Matthew Monahan, an assistant commissioner at New York’s Department of Design and Construction, said last night that the need for a dome was “less a consequence of the low temperatures and more to protect it from rain that freezes”. He said the city was concerned about the cost of a dome on the site and whether it could be built in time for winter. Temperatures in New York are still in the 70s, but are set to plunge over the next three weeks.
Mr Monohan added that a Ground Zero dome would be “more of a covering for the site than an enclosure” so that trucks and workers could get in and out easily. New York City officials have already come up with a nickname for the project, “Dome of the brave”.
The operation to move the Greenwich structure would cost around £40 million, provided practical problems could be overcome.
According to people involved in its design, it can be moved easily. But the complications would emerge trying to reposition it on the New York site. The Dome is held together by 12 giant pylons. A Dome source said: “The difficulty would be embedding those pylons in the wreckage of the towers. I’m not sure that it could be done.”
Since it closed on December 31, the Dome has proved almost as much of an embarrassment to the Government as when it was open.
The empty structure costs around £500,000 a month in insurance and security costs. At one stage, it was costing up to £1 million a month.

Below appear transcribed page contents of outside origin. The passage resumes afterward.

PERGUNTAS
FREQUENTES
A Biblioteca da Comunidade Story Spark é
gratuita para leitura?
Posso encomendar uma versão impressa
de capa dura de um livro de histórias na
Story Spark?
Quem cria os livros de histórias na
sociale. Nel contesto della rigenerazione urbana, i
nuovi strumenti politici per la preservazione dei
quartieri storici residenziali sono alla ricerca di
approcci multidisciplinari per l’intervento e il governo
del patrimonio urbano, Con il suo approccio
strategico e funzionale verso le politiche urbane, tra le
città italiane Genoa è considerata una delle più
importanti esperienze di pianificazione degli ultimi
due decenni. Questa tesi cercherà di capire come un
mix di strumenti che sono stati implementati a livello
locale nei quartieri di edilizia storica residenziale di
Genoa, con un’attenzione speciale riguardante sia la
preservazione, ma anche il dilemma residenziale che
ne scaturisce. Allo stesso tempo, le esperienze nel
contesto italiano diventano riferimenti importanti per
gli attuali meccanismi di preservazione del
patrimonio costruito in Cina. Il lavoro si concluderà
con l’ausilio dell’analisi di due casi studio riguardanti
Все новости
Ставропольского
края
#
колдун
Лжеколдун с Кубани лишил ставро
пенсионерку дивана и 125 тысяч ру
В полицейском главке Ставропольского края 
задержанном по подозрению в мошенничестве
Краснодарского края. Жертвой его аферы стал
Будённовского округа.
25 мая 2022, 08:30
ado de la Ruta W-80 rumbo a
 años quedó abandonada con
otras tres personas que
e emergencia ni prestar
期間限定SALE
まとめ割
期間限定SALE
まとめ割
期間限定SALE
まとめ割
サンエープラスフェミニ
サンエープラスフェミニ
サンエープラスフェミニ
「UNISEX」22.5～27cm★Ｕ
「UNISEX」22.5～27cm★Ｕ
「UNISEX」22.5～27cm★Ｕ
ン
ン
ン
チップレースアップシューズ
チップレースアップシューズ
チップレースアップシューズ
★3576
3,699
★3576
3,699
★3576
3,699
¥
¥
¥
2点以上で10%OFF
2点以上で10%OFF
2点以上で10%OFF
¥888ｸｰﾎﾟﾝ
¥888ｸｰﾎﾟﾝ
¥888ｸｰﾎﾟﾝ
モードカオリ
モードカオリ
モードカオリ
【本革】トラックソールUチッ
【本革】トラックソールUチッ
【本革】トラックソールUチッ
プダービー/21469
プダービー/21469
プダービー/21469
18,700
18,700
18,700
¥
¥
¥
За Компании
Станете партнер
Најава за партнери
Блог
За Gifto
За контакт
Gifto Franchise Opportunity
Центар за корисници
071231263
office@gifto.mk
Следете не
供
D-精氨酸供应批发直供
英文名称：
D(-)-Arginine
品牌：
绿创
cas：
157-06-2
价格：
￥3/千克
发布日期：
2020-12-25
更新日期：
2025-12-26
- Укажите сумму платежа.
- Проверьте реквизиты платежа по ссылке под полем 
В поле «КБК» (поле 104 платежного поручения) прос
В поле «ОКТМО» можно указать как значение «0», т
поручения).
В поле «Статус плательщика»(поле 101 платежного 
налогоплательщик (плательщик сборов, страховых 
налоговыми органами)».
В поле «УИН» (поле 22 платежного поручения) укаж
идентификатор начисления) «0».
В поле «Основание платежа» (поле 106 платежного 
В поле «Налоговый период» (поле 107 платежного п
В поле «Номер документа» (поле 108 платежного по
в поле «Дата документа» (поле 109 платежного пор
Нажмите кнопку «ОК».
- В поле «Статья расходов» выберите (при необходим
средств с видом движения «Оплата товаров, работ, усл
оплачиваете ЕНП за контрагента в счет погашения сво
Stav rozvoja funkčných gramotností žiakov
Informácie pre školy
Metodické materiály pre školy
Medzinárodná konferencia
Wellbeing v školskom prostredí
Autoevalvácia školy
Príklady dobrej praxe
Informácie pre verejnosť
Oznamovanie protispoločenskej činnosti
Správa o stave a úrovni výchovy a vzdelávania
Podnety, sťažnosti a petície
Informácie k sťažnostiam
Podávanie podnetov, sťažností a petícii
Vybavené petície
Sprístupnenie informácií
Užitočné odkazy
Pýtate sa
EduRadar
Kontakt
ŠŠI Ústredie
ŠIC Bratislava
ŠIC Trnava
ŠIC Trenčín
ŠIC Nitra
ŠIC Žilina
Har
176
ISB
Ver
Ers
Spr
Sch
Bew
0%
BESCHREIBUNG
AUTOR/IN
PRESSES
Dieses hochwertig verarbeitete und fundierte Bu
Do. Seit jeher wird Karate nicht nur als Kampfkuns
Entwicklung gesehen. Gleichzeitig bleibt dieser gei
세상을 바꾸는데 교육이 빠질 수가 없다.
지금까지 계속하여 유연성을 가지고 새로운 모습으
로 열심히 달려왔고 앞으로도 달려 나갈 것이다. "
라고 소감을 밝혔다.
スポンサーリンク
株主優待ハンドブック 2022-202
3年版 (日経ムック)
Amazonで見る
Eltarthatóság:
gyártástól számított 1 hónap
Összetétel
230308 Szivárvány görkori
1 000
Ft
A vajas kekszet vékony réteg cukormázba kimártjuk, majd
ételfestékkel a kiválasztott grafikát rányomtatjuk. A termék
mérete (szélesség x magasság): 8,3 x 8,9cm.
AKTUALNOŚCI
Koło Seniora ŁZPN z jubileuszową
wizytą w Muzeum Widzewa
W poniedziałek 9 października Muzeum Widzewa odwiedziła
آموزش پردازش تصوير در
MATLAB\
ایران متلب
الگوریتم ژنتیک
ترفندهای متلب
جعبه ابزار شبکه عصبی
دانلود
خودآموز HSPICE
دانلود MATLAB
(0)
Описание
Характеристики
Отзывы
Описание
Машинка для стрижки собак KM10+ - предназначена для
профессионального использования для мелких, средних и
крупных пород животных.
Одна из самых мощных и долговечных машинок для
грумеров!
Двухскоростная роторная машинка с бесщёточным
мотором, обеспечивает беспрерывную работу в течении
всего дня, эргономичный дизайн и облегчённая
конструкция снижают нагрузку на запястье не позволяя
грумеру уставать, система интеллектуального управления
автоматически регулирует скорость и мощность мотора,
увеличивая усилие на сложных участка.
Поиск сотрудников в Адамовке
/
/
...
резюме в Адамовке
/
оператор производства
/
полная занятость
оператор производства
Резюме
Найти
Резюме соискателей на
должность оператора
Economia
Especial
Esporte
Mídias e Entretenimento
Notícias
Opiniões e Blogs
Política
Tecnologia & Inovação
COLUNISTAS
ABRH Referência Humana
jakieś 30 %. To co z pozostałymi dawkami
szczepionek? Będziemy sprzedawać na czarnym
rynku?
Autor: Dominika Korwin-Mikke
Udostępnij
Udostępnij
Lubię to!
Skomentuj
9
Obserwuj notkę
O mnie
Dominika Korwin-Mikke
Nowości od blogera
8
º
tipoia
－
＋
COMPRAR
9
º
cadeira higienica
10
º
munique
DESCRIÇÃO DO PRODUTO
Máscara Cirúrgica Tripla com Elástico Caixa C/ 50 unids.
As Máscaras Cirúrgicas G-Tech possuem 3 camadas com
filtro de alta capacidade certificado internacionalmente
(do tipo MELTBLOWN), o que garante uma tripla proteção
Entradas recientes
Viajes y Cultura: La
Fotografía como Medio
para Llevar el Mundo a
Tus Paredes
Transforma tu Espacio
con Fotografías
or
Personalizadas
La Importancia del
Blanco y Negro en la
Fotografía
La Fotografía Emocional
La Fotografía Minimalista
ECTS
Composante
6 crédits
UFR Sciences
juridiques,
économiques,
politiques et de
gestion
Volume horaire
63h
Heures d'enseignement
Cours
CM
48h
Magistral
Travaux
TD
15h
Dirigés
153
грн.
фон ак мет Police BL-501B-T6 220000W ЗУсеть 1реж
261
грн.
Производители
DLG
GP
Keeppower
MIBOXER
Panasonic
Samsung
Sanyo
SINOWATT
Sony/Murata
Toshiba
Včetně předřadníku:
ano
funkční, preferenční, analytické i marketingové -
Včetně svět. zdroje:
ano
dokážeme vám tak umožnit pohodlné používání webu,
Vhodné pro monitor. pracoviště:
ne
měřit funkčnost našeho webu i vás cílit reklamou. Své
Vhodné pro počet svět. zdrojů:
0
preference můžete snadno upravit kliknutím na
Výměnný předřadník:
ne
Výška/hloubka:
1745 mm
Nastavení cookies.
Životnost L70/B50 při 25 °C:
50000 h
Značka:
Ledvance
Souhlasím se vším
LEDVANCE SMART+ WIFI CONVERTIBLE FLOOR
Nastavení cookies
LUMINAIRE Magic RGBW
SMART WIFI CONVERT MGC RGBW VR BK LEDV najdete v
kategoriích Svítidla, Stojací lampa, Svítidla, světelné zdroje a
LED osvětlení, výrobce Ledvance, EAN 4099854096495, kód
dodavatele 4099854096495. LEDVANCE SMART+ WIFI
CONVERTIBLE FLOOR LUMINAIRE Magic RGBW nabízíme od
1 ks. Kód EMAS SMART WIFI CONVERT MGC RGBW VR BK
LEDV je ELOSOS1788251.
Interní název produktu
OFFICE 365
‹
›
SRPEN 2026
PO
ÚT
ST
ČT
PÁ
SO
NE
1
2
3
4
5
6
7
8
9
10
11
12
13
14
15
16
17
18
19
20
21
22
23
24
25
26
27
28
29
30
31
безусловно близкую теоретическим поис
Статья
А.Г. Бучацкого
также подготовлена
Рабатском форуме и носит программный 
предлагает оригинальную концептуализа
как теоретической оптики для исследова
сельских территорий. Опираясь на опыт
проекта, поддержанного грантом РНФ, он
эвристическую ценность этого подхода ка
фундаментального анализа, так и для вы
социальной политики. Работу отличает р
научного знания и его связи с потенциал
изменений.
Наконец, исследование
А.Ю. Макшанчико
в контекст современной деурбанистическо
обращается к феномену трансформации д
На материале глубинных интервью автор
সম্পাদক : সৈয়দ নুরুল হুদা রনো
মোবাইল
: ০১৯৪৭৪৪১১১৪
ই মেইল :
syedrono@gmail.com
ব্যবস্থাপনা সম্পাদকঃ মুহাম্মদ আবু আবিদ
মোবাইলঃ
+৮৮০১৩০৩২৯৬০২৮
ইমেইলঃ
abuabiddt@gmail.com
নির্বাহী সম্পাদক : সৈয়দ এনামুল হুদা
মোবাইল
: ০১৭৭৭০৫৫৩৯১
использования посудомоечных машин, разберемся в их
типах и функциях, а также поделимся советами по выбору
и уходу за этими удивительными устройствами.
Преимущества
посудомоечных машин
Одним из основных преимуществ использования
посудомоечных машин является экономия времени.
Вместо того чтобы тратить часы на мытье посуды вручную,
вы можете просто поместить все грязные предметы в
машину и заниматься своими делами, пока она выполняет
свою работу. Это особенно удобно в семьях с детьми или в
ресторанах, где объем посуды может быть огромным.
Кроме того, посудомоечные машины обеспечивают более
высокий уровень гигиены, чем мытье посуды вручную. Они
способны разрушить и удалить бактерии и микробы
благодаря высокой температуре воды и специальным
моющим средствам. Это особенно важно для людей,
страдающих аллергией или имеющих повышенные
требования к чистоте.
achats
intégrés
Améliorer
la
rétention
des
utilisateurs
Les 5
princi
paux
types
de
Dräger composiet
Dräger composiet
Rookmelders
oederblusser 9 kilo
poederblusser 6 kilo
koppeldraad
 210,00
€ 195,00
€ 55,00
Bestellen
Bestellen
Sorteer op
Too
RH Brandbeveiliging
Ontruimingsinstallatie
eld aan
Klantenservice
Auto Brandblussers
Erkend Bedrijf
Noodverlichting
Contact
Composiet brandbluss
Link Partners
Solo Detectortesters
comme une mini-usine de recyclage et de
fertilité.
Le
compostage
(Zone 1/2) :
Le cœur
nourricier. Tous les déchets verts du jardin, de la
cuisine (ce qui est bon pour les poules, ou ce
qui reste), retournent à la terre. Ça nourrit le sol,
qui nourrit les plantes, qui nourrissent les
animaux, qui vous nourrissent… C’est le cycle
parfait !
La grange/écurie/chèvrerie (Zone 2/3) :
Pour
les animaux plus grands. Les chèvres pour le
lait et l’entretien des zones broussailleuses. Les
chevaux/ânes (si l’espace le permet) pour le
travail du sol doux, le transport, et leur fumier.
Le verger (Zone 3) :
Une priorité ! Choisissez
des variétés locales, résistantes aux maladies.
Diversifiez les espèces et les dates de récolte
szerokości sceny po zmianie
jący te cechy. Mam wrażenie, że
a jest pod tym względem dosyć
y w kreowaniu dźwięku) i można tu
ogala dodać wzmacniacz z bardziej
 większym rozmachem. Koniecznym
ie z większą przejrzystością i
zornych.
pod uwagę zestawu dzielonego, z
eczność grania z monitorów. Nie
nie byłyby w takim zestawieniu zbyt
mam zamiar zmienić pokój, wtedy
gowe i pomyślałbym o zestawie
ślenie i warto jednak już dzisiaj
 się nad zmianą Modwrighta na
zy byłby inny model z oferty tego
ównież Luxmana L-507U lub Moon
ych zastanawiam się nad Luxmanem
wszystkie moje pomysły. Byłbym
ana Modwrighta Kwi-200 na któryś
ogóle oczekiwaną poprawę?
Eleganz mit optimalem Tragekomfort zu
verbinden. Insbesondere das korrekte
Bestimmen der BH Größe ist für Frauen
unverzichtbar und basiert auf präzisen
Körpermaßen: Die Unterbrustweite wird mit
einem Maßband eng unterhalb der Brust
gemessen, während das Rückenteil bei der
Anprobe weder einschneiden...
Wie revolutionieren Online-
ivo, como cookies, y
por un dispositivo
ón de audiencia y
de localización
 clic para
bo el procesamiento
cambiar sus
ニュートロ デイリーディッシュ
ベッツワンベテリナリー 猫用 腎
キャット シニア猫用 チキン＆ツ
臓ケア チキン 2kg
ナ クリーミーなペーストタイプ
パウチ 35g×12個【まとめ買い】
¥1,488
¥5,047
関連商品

Ministers are desperate to off-load the controversial structure but almost a year after the doors were closed for the last time, no firm plan has been drawn up for its disposal.
One senior Whitehall source said last night: “We are desperate to get shot of the Dome and would look seriously at anything that could draw a line under the affair.
“I am not sure it is practically possible to shift the Dome to New York lock, stock and barrel, but if there was a way I am sure ministers would look sympathetically at it. We are market testing the entire 63-acre site and the adjoining 60 acres of land which is ear-marked for development. I think you will find a commercial buyer will end up with the site, even though New York sounds like a good idea on paper.”
Prime contenders to buy the site are the Welcome Trust, who want to use it to build a biomedical research laboratory. Another leading bidder was the Duke of Westminster’s property consortium, Grosvenor Estate Holdings, but reports last night suggested that the company, together with Stanhope, another property developer, was pulling out.
-- Anonymous, November 02, 2001
If you know the history of the Dome, this proposal is absolutely hilarious.